*Activity*:
Restate the data exactly, with nothing altered.

########################################

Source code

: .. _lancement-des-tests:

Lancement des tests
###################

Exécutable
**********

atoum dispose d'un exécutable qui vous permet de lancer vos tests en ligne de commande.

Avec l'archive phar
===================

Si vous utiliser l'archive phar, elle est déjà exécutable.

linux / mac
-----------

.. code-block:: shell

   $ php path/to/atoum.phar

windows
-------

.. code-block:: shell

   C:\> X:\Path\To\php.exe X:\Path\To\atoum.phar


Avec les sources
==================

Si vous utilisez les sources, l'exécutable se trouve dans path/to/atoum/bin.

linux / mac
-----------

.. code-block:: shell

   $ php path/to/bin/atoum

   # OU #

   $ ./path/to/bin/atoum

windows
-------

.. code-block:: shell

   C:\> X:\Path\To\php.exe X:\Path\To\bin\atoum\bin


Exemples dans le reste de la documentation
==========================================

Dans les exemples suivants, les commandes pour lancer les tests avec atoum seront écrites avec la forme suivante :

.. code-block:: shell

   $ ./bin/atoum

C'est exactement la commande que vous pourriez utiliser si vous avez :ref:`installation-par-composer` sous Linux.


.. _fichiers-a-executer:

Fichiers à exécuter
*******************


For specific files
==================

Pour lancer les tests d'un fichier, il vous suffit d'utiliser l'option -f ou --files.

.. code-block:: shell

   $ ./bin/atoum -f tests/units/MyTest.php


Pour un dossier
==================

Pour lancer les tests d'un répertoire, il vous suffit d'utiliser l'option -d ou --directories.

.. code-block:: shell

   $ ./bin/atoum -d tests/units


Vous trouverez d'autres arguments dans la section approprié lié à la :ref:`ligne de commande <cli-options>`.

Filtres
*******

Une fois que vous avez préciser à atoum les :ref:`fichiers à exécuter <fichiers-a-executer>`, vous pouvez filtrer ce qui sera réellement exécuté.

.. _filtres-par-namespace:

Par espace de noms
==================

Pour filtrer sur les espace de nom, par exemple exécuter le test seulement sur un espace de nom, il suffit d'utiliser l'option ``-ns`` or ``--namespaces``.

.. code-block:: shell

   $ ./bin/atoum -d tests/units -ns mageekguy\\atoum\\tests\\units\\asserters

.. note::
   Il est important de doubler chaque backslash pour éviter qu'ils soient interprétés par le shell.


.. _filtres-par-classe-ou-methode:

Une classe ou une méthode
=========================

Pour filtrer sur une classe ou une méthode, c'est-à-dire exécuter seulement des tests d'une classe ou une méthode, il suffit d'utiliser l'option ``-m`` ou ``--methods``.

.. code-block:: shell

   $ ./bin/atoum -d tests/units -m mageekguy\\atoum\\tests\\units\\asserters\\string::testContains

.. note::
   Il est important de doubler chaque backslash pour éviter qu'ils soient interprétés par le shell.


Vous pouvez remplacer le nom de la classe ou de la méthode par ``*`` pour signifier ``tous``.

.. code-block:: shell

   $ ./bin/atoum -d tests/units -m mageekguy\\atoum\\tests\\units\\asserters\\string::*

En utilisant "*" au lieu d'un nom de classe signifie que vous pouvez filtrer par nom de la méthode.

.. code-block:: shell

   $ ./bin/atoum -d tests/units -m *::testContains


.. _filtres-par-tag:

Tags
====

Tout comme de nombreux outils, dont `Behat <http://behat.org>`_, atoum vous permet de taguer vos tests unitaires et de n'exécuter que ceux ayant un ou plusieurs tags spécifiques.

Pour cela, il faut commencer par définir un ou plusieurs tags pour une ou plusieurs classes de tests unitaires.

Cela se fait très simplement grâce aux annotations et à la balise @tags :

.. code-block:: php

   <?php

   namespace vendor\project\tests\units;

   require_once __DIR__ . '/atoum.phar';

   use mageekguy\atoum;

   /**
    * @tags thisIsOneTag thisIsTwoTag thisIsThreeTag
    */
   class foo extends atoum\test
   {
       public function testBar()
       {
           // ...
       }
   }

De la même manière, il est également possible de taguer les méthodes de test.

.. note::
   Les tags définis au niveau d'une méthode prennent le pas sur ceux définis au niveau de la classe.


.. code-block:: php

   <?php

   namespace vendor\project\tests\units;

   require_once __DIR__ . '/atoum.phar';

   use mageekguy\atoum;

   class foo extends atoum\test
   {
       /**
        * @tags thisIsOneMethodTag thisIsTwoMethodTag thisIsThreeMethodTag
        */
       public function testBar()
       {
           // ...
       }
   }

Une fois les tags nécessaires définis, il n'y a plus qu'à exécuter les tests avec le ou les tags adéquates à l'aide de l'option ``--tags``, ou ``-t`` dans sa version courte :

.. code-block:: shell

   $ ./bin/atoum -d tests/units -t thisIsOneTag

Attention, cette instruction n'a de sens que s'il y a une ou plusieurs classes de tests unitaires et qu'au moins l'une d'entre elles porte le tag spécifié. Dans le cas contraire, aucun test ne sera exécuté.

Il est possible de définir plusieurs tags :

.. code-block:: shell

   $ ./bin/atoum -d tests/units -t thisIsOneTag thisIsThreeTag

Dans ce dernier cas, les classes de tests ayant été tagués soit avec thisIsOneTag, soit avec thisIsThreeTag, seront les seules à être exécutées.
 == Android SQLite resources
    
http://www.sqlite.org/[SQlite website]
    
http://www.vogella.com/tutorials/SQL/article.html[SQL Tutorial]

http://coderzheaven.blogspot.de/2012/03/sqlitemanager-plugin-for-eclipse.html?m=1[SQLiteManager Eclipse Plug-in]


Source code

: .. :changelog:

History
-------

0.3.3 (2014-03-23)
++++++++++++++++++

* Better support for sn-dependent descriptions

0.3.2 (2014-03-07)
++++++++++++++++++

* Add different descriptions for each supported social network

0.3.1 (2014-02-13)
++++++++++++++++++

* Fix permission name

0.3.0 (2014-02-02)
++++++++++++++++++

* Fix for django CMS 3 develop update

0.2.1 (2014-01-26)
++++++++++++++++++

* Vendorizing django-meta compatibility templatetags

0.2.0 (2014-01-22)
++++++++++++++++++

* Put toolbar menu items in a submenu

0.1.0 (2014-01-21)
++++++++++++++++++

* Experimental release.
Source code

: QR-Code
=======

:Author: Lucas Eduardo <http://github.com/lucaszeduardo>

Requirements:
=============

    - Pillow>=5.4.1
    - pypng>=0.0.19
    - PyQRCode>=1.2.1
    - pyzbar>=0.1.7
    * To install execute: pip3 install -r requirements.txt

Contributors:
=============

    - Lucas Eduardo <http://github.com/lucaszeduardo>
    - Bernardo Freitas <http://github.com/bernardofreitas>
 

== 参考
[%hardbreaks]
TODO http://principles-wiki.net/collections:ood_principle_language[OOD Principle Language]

########################################

*Response below*:
Source code

: .. _lancement-des-tests:

Lancement des tests
###################

Exécutable
**********

atoum dispose d'un exécutable qui vous permet de lancer vos tests en ligne de commande.

Avec l'archive phar
===================

Si vous utiliser l'archive phar, elle est déjà exécutable.

linux / mac
-----------

.. code-block:: shell

   $ php path/to/atoum.phar

windows
-------

.. code-block:: shell

   C:\> X:\Path\To\php.exe X:\Path\To\atoum.phar


Avec les sources
==================

Si vous utilisez les sources, l'exécutable se trouve dans path/to/atoum/bin.

linux / mac
-----------

.. code-block:: shell

   $ php path/to/bin/atoum

   # OU #

   $ ./path/to/bin/atoum

windows
-------

.. code-block:: shell

   C:\> X:\Path\To\php.exe X:\Path\To\bin\atoum\bin


Exemples dans le reste de la documentation
==========================================

Dans les exemples suivants, les commandes pour lancer les tests avec atoum seront écrites avec la forme suivante :

.. code-block:: shell

   $ ./bin/atoum

C'est exactement la commande que vous pourriez utiliser si vous avez :ref:`installation-par-composer` sous Linux.


.. _fichiers-a-executer:

Fichiers à exécuter
*******************


For specific files
==================

Pour lancer les tests d'un fichier, il vous suffit d'utiliser l'option -f ou --files.

.. code-block:: shell

   $ ./bin/atoum -f tests/units/MyTest.php


Pour un dossier
==================

Pour lancer les tests d'un répertoire, il vous suffit d'utiliser l'option -d ou --directories.

.. code-block:: shell

   $ ./bin/atoum -d tests/units


Vous trouverez d'autres arguments dans la section approprié lié à la :ref:`ligne de commande <cli-options>`.

Filtres
*******

Une fois que vous avez préciser à atoum les :ref:`fichiers à exécuter <fichiers-a-executer>`, vous pouvez filtrer ce qui sera réellement exécuté.

.. _filtres-par-namespace:

Par espace de noms
==================

Pour filtrer sur les espace de nom, par exemple exécuter le test seulement sur un espace de nom, il suffit d'utiliser l'option ``-ns`` or ``--namespaces``.

.. code-block:: shell

   $ ./bin/atoum -d tests/units -ns mageekguy\\atoum\\tests\\units\\asserters

.. note::
   Il est important de doubler chaque backslash pour éviter qu'ils soient interprétés par le shell.


.. _filtres-par-classe-ou-methode:

Une classe ou une méthode
=========================

Pour filtrer sur une classe ou une méthode, c'est-à-dire exécuter seulement des tests d'une classe ou une méthode, il suffit d'utiliser l'option ``-m`` ou ``--methods``.

.. code-block:: shell

   $ ./bin/atoum -d tests/units -m mageekguy\\atoum\\tests\\units\\asserters\\string::testContains

.. note::
   Il est important de doubler chaque backslash pour éviter qu'ils soient interprétés par le shell.


Vous pouvez remplacer le nom de la classe ou de la méthode par ``*`` pour signifier ``tous``.

.. code-block:: shell

   $ ./bin/atoum -d tests/units -m mageekguy\\atoum\\tests\\units\\asserters\\string::*

En utilisant "*" au lieu d'un nom de classe signifie que vous pouvez filtrer par nom de la méthode.

.. code-block:: shell

   $ ./bin/atoum -d tests/units -m *::testContains


.. _filtres-par-tag:

Tags
====

Tout comme de nombreux outils, dont `Behat <http://behat.org>`_, atoum vous permet de taguer vos tests unitaires et de n'exécuter que ceux ayant un ou plusieurs tags spécifiques.

Pour cela, il faut commencer par définir un ou plusieurs tags pour une ou plusieurs classes de tests unitaires.

Cela se fait très simplement grâce aux annotations et à la balise @tags :

.. code-block:: php

   <?php

   namespace vendor\project\tests\units;

   require_once __DIR__ . '/atoum.phar';

   use mageekguy\atoum;

   /**
    * @tags thisIsOneTag thisIsTwoTag thisIsThreeTag
    */
   class foo extends atoum\test
   {
       public function testBar()
       {
           // ...
       }
   }

De la même manière, il est également possible de taguer les méthodes de test.

.. note::
   Les tags définis au niveau d'une méthode prennent le pas sur ceux définis au niveau de la classe.


.. code-block:: php

   <?php

   namespace vendor\project\tests\units;

   require_once __DIR__ . '/atoum.phar';

   use mageekguy\atoum;

   class foo extends atoum\test
   {
       /**
        * @tags thisIsOneMethodTag thisIsTwoMethodTag thisIsThreeMethodTag
        */
       public function testBar()
       {
           // ...
       }
   }

Une fois les tags nécessaires définis, il n'y a plus qu'à exécuter les tests avec le ou les tags adéquates à l'aide de l'option ``--tags``, ou ``-t`` dans sa version courte :

.. code-block:: shell

   $ ./bin/atoum -d tests/units -t thisIsOneTag

Attention, cette instruction n'a de sens que s'il y a une ou plusieurs classes de tests unitaires et qu'au moins l'une d'entre elles porte le tag spécifié. Dans le cas contraire, aucun test ne sera exécuté.

Il est possible de définir plusieurs tags :

.. code-block:: shell

   $ ./bin/atoum -d tests/units -t thisIsOneTag thisIsThreeTag

Dans ce dernier cas, les classes de tests ayant été tagués soit avec thisIsOneTag, soit avec thisIsThreeTag, seront les seules à être exécutées.
 == Android SQLite resources
    
http://www.sqlite.org/[SQlite website]
    
http://www.vogella.com/tutorials/SQL/article.html[SQL Tutorial]

http://coderzheaven.blogspot.de/2012/03/sqlitemanager-plugin-for-eclipse.html?m=1[SQLiteManager Eclipse Plug-in]


Source code

: .. :changelog:

History
-------

0.3.3 (2014-03-23)
++++++++++++++++++

* Better support for sn-dependent descriptions

0.3.2 (2014-03-07)
++++++++++++++++++

* Add different descriptions for each supported social network

0.3.1 (2014-02-13)
++++++++++++++++++

* Fix permission name

0.3.0 (2014-02-02)
++++++++++++++++++

* Fix for django CMS 3 develop update

0.2.1 (2014-01-26)
++++++++++++++++++

* Vendorizing django-meta compatibility templatetags

0.2.0 (2014-01-22)
++++++++++++++++++

* Put toolbar menu items in a submenu

0.1.0 (2014-01-21)
++++++++++++++++++

* Experimental release.
Source code

: QR-Code
=======

:Author: Lucas Eduardo <http://github.com/lucaszeduardo>

Requirements:
=============

    - Pillow>=5.4.1
    - pypng>=0.0.19
    - PyQRCode>=1.2.1
    - pyzbar>=0.1.7
    * To install execute: pip3 install -r requirements.txt

Contributors:
=============

    - Lucas Eduardo <http://github.com/lucaszeduardo>
    - Bernardo Freitas <http://github.com/bernardofreitas>
 

== 参考
[%hardbreaks]
TODO http://principles-wiki.net/collections:ood_principle_language[OOD Principle Language]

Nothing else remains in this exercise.